Task ▸
For the data below, retype word for word the lines from the one containing "plate: present [197,107,279,133]" through the one containing "hardback book: present"; drop the pictures.

Data to use ▸
☆ ☆ ☆ ☆ ☆ ☆ ☆

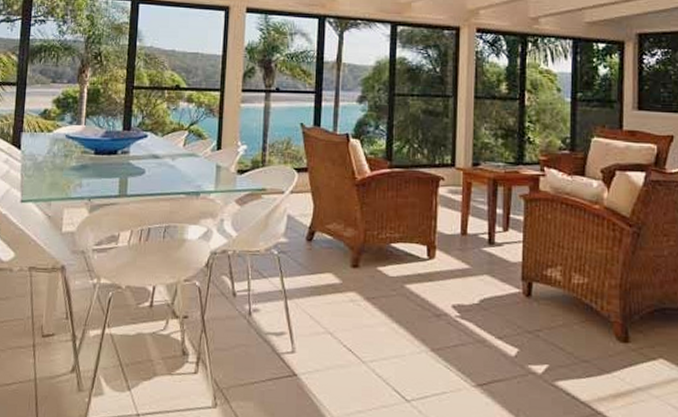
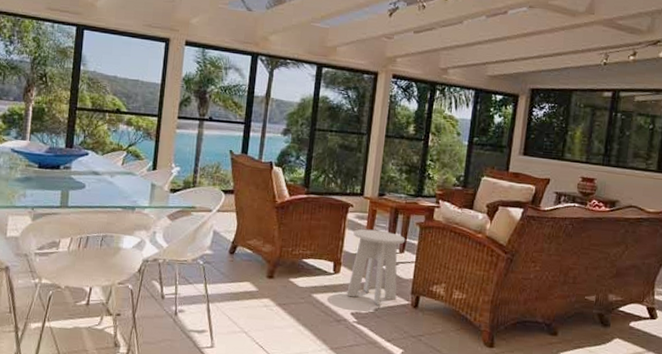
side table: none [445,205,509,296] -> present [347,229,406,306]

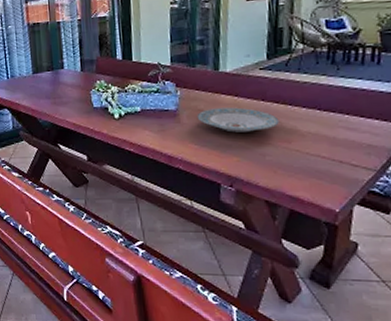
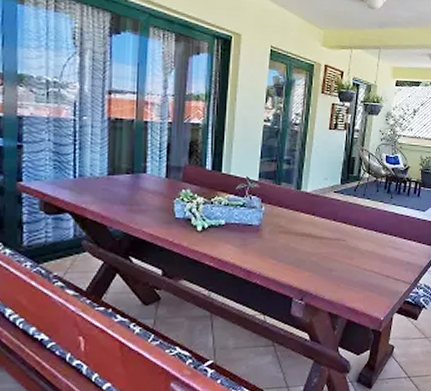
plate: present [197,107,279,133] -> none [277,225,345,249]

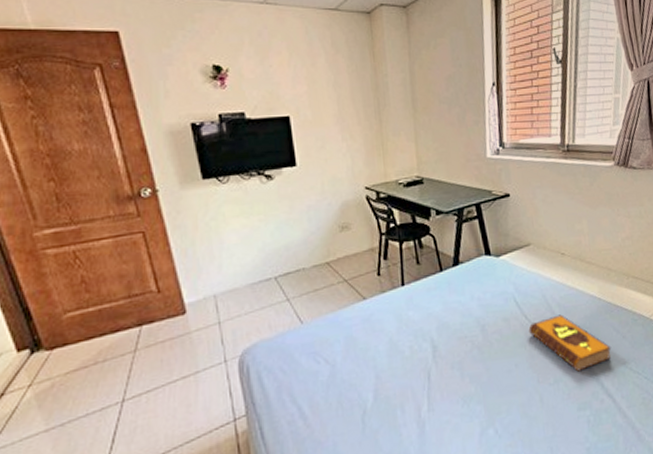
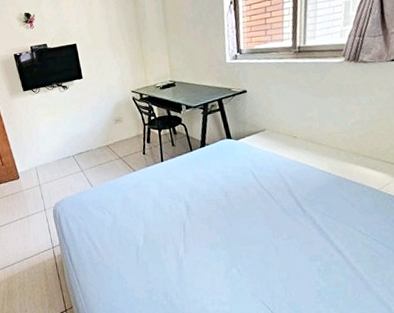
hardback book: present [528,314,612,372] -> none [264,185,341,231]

☆ ☆ ☆ ☆ ☆ ☆ ☆

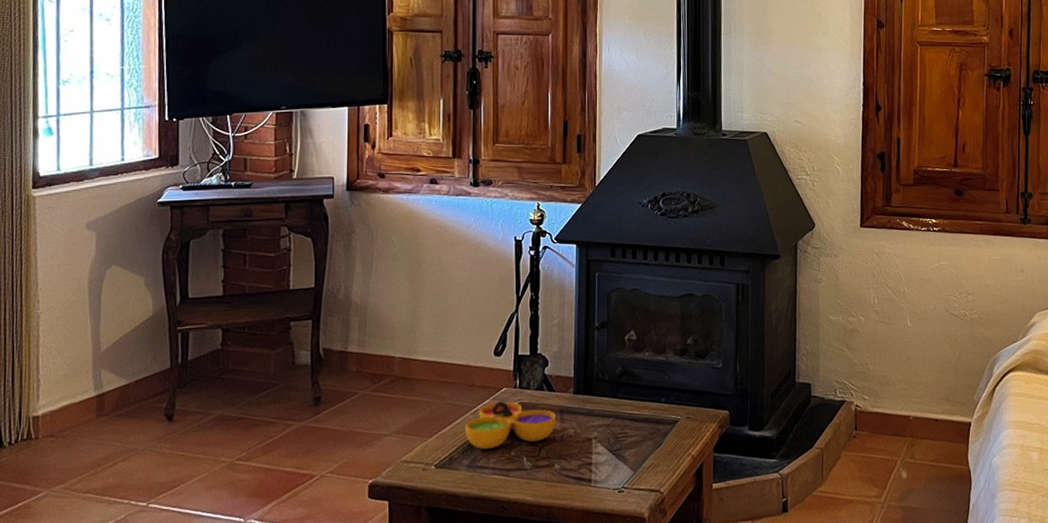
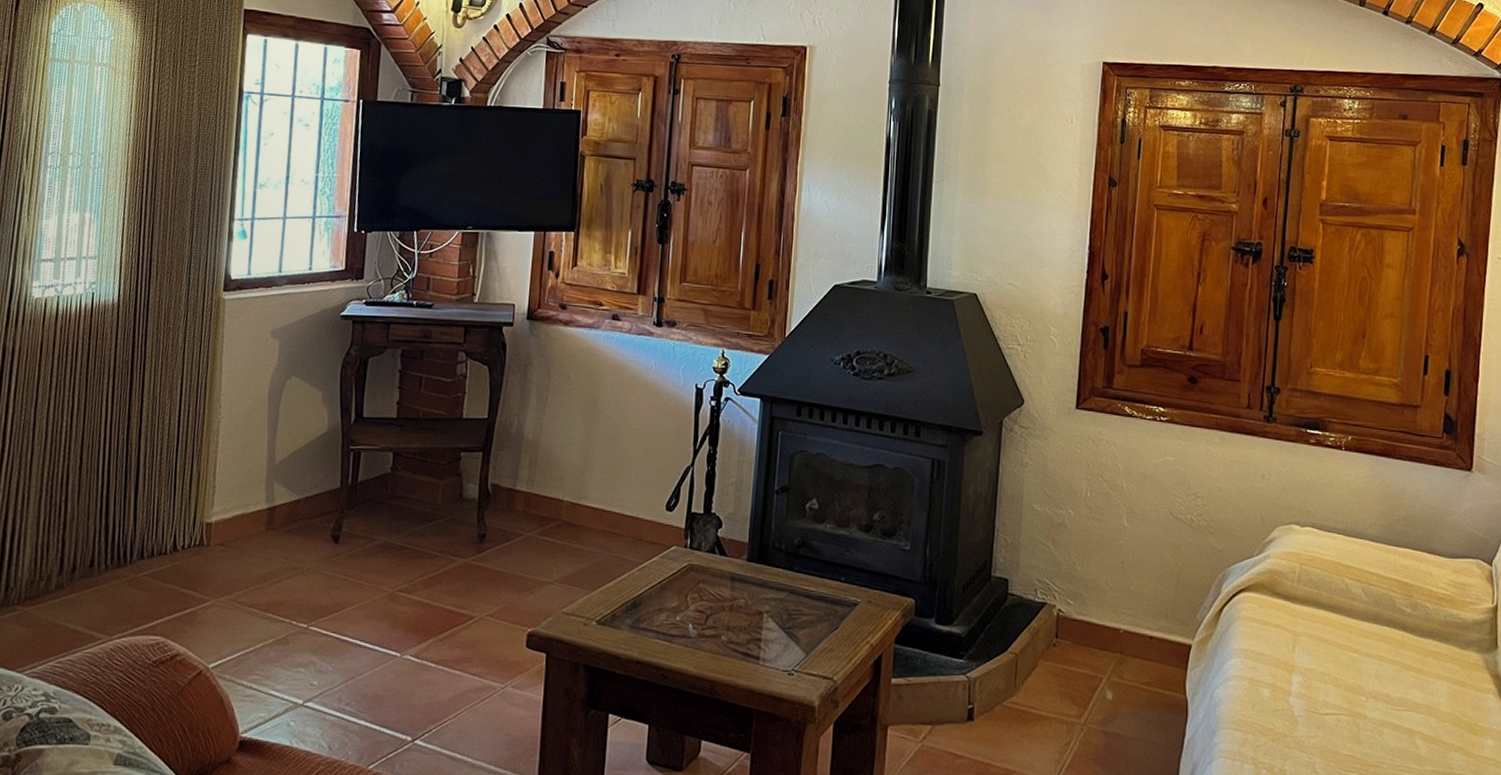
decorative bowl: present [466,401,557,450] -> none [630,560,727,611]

☆ ☆ ☆ ☆ ☆ ☆ ☆

Finished exercise ▸
plate: present [197,107,279,133] -> none [277,225,345,249]

hardback book: present [528,314,612,372] -> none [264,185,341,231]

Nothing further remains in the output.